## DATA RECORDS
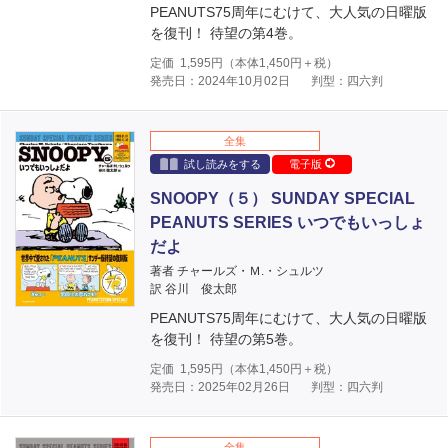
PEANUTS75周年にむけて、大人気の日曜版
を復刊！ 待望の第4巻。
定価
1,595
円（本体
1,450
円＋税）
発売日：2024年10月02日
判型：四六判
全集
試し読みをする
電子版
SNOOPY（５） SUNDAY SPECIAL
PEANUTS SERIES いつでもいっしょ
だよ
著者 チャールズ・Ｍ.・シュルツ
訳 谷川 俊太郎
PEANUTS75周年にむけて、大人気の日曜版
を復刊！ 待望の第5巻。
定価
1,595
円（本体
1,450
円＋税）
発売日：2025年02月26日
判型：四六判
全集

## WRITTEN TASK
The expected result is the complete listing above, printed exactly, with no pictures.

## ANSWER TO THIS EXERCISE
PEANUTS75周年にむけて、大人気の日曜版
を復刊！ 待望の第4巻。
定価
1,595
円（本体
1,450
円＋税）
発売日：2024年10月02日
判型：四六判
全集
試し読みをする
電子版
SNOOPY（５） SUNDAY SPECIAL
PEANUTS SERIES いつでもいっしょ
だよ
著者 チャールズ・Ｍ.・シュルツ
訳 谷川 俊太郎
PEANUTS75周年にむけて、大人気の日曜版
を復刊！ 待望の第5巻。
定価
1,595
円（本体
1,450
円＋税）
発売日：2025年02月26日
判型：四六判
全集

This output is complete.